What is expected – The task for the listing below is to write out exactly the lines starting at the one containing "enter your query" and ending at the one containing "How to Evaluate a", both included. Pictures are to be omitted.

Task input –
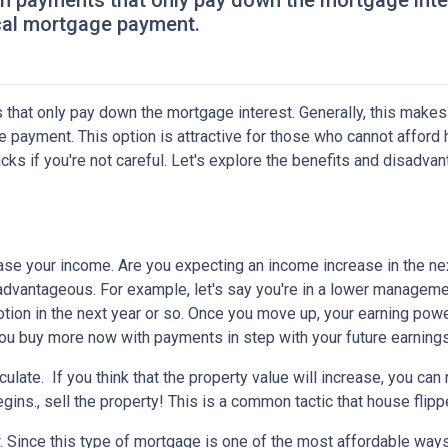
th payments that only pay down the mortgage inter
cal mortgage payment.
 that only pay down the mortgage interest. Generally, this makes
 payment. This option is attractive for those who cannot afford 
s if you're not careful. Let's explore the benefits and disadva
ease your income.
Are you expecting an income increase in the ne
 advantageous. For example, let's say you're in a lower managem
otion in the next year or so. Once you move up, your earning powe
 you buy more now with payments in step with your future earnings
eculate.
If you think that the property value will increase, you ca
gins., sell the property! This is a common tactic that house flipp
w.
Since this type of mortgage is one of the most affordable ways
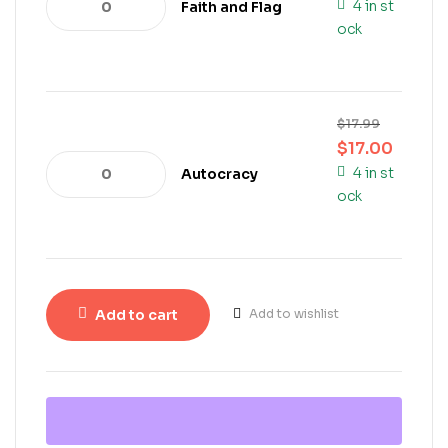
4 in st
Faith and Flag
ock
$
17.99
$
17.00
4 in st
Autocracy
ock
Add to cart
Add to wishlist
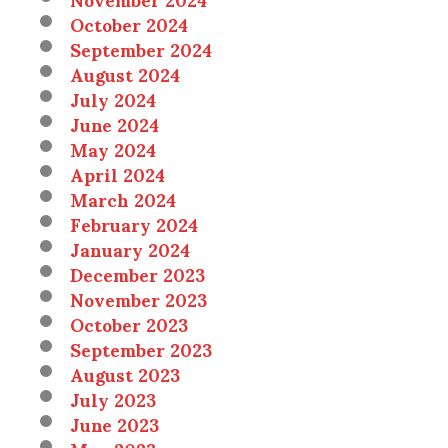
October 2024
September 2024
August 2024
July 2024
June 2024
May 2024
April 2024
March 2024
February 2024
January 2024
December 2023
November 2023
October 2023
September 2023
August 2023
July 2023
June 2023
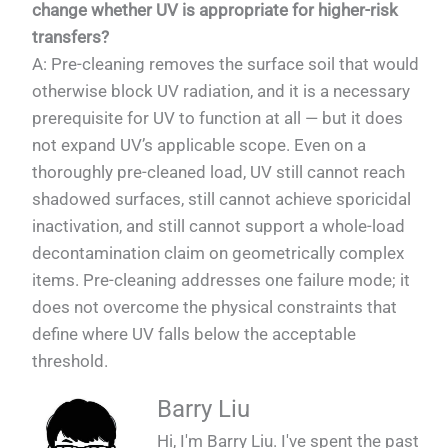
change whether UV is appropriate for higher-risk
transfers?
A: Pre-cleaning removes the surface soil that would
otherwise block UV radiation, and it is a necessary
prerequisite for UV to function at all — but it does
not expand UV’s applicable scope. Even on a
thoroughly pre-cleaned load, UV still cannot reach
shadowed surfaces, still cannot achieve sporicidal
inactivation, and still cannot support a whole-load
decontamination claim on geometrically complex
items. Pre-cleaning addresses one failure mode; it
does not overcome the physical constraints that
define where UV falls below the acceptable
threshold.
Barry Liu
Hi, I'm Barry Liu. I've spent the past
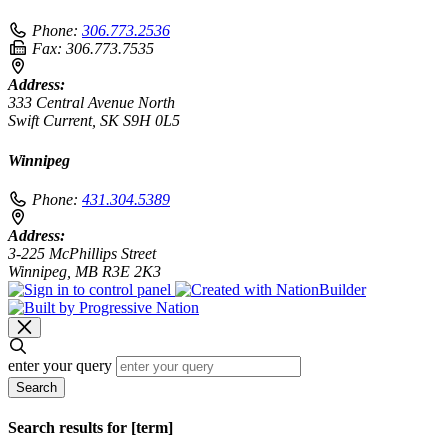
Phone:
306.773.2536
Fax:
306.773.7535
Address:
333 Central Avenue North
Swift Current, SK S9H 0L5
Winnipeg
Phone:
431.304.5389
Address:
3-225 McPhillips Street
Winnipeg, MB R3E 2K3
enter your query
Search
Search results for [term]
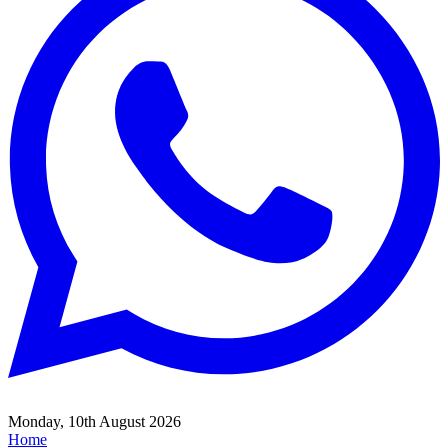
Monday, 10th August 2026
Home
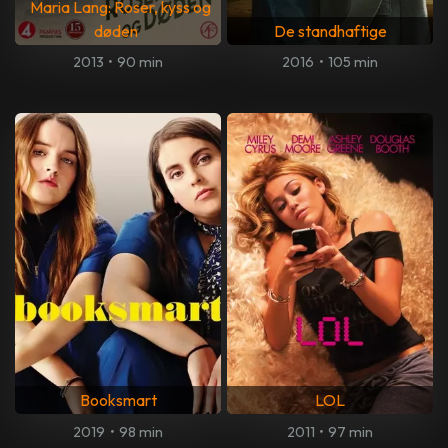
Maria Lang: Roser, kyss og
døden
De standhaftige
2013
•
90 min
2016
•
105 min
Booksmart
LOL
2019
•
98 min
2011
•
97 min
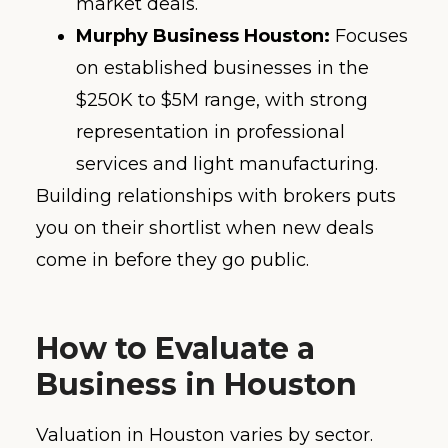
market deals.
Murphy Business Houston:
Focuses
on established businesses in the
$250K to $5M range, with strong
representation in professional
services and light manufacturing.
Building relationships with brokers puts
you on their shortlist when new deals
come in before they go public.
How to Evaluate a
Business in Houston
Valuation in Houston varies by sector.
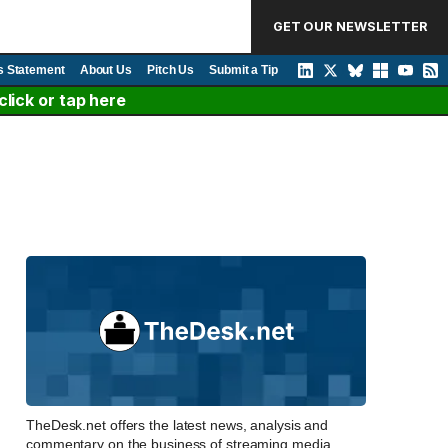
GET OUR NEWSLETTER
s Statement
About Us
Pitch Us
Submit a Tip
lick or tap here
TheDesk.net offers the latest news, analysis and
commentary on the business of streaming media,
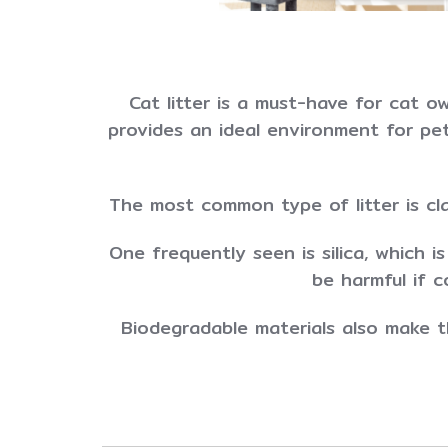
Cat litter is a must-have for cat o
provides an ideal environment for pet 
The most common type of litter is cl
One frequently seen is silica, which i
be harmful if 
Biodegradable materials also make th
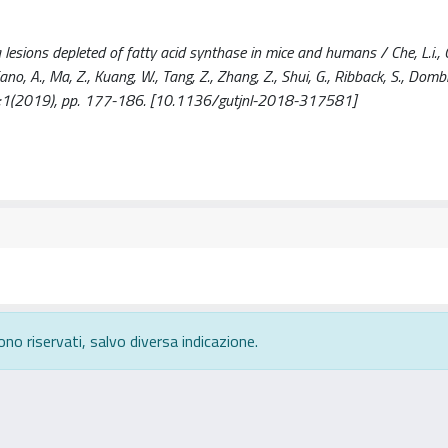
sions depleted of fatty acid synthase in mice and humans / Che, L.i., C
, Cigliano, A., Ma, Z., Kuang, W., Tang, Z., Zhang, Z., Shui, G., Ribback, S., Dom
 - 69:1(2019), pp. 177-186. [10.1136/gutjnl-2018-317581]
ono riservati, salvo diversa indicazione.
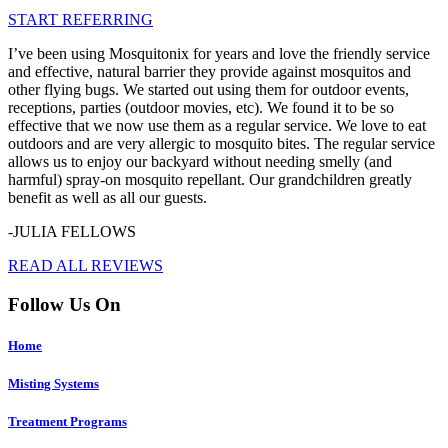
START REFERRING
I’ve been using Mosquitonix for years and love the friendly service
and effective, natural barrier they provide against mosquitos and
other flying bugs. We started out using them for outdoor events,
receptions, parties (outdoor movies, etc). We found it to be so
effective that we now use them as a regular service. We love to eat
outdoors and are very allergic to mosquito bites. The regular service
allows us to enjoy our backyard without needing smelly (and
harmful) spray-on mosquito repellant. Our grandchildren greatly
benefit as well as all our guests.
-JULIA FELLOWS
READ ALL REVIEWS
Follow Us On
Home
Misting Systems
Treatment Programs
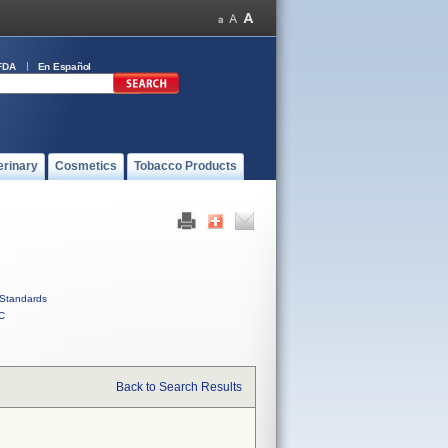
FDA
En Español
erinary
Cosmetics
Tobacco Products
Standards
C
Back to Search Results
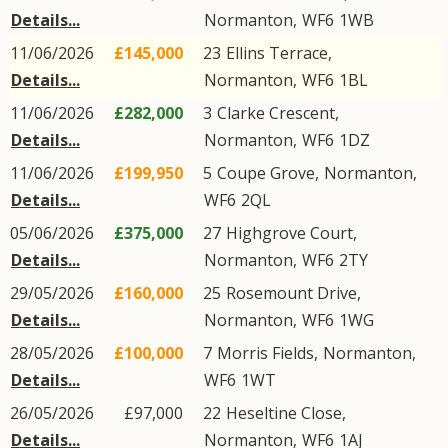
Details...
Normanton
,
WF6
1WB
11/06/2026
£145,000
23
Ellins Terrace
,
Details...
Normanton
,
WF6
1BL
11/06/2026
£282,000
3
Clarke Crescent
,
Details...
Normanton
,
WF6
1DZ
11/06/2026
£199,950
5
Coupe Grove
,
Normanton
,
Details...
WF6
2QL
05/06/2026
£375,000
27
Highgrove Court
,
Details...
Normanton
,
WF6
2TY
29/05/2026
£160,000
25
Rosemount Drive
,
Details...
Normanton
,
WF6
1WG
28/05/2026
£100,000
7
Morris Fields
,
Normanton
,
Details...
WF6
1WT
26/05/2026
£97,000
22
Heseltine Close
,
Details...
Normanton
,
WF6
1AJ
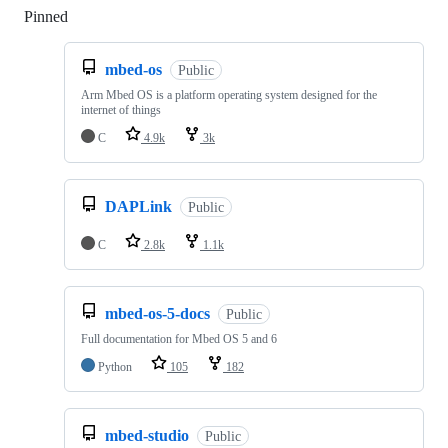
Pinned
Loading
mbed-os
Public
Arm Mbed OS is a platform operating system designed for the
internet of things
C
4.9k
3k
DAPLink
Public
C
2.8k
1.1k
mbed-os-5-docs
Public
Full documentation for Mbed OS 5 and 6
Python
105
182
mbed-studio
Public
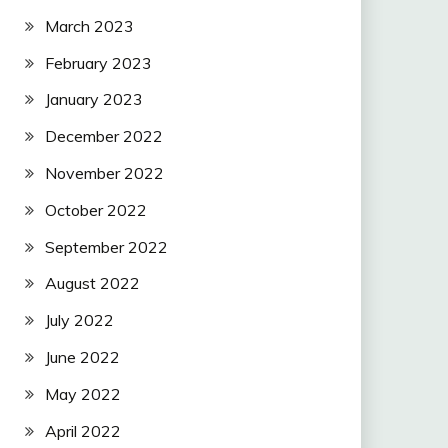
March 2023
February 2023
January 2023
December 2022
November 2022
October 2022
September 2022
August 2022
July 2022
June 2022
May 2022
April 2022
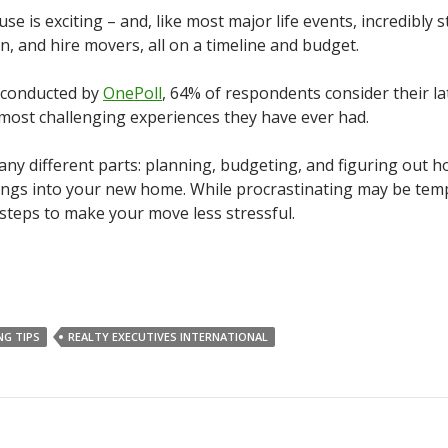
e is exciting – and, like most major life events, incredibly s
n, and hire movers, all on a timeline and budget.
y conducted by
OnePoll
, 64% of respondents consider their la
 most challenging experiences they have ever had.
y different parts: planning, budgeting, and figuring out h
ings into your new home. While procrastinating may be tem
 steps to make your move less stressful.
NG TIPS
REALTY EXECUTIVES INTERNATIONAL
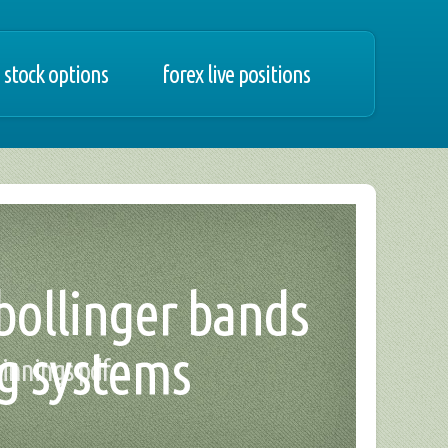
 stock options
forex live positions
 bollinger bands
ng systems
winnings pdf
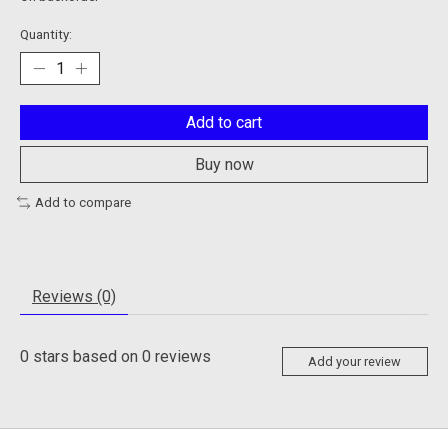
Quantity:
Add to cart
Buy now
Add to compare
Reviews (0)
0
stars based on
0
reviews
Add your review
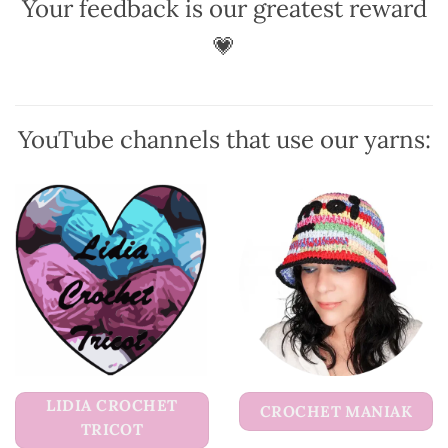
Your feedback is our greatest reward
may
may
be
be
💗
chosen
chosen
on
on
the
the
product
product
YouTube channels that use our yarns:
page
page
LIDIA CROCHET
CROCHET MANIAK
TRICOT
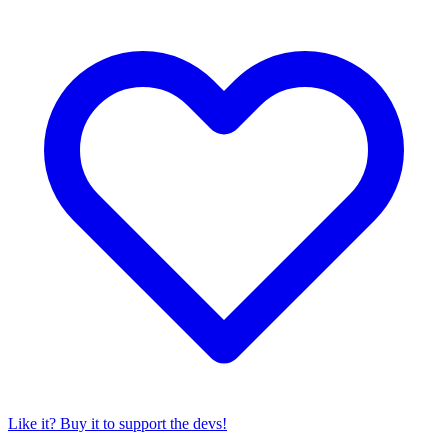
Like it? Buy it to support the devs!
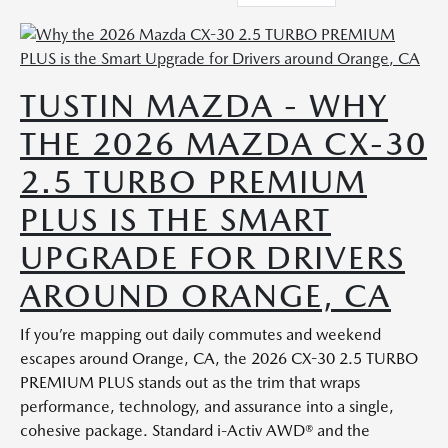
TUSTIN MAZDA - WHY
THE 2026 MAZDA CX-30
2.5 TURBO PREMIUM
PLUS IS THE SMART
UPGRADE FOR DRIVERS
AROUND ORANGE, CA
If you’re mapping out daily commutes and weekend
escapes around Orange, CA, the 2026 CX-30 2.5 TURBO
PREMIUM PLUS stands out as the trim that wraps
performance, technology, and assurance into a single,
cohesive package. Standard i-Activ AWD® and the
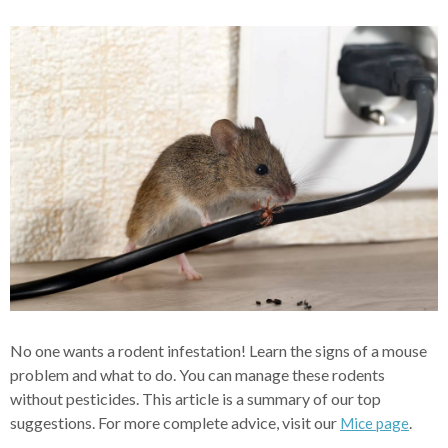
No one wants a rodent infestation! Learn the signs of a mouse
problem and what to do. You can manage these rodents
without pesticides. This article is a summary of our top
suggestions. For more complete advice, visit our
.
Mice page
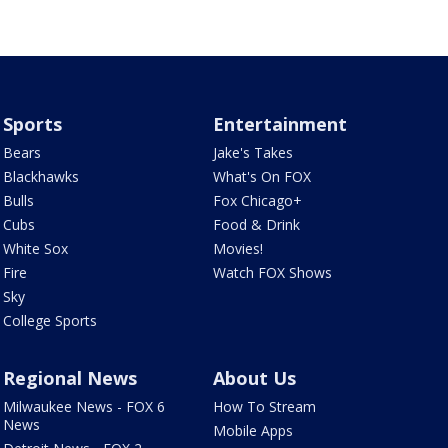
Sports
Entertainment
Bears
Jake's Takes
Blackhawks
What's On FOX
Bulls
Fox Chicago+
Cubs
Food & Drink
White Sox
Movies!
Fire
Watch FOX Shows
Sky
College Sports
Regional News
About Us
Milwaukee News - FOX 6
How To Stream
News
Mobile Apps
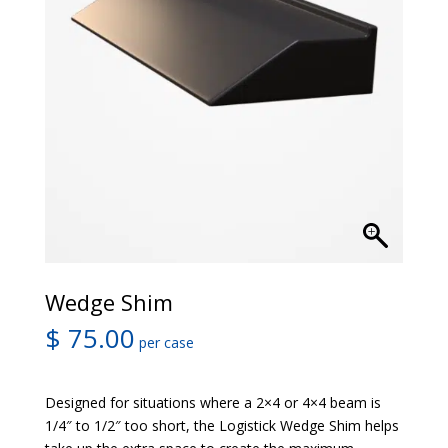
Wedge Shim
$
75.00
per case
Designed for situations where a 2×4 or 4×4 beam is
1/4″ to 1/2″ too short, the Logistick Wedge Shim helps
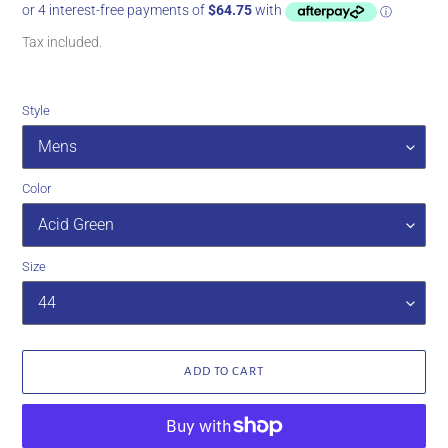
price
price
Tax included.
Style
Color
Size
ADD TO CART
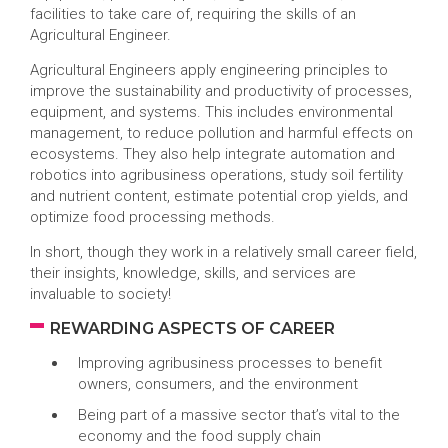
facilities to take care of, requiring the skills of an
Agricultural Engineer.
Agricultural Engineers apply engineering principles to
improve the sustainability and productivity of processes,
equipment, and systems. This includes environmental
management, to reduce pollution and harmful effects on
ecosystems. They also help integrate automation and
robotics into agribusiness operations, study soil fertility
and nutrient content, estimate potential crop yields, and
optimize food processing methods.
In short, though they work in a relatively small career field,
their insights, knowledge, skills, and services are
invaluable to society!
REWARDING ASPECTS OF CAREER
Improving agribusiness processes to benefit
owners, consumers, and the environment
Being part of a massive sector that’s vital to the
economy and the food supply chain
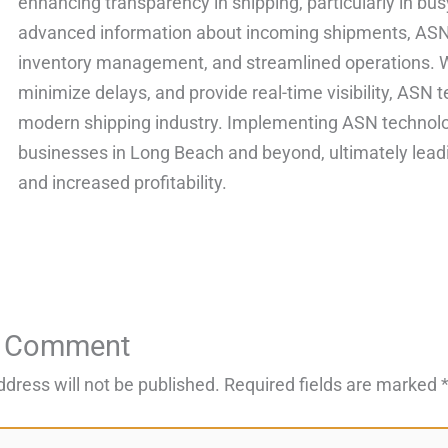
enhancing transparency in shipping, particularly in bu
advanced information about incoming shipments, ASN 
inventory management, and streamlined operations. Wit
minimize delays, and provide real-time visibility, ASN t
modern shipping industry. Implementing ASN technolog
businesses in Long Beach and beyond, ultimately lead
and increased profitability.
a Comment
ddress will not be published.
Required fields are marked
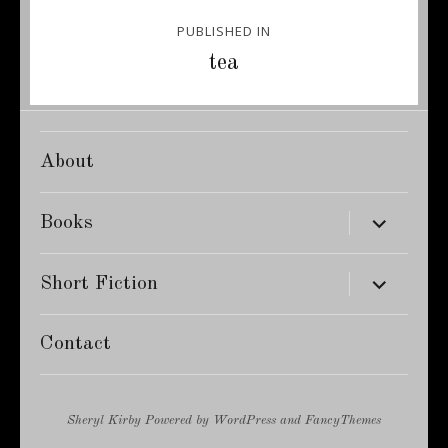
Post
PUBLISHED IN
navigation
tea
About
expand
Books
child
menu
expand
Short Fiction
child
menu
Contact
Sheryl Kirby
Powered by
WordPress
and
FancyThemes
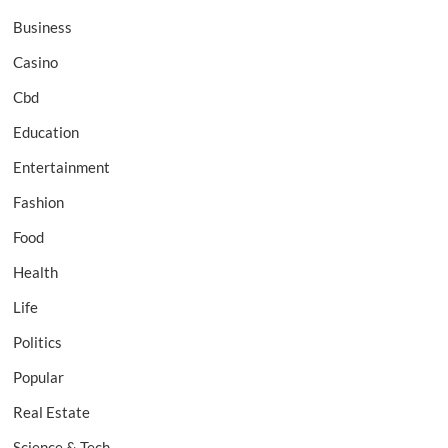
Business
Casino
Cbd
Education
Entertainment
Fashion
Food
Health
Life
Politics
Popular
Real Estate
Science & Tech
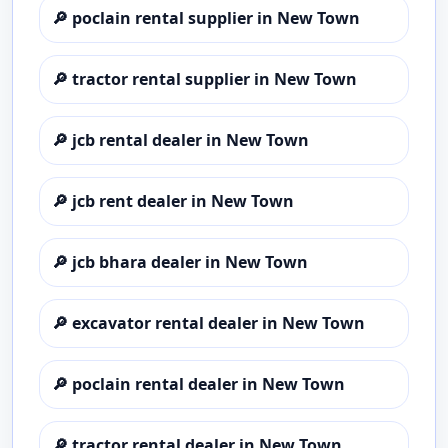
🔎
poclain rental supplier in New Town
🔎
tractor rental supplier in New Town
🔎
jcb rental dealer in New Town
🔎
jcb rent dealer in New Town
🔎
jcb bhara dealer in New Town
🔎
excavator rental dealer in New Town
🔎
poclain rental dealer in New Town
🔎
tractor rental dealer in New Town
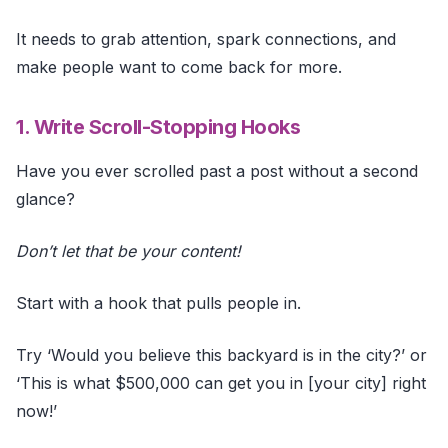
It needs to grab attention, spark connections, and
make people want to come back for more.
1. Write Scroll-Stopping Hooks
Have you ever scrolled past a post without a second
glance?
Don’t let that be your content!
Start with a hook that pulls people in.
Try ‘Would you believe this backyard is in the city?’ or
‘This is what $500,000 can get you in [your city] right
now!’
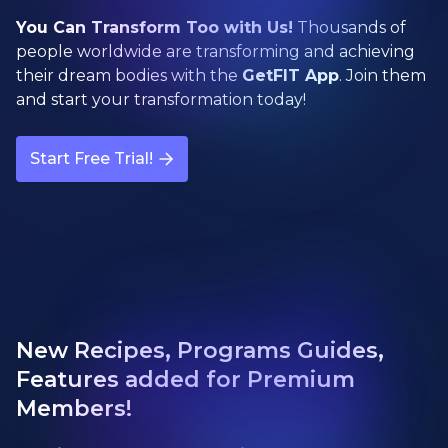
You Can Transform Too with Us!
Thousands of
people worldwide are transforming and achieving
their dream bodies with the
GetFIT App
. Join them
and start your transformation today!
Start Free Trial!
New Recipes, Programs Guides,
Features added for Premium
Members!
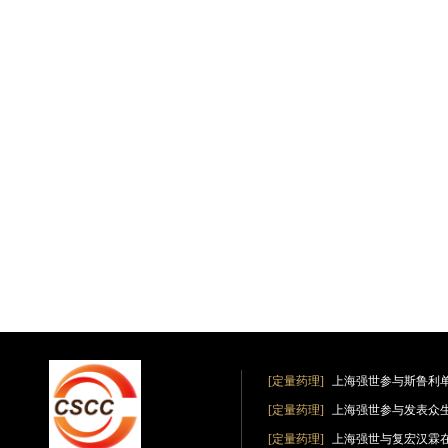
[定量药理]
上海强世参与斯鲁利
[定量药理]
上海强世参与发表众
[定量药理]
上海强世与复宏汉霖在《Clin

Task output –
enter your query
Search
Search results for [term]
Monday, 10th August 2026
Home
Maria Lang: Roser, kyss og
døden
De standhaftige
2013
•
90 min
2016
•
105 min
Booksmart
LOL
2019
•
98 min
2011
•
97 min
market deals.
Murphy Business Houston:
Focuses
on established businesses in the
$250K to $5M range, with strong
representation in professional
services and light manufacturing.
Building relationships with brokers puts
you on their shortlist when new deals
come in before they go public.
How to Evaluate a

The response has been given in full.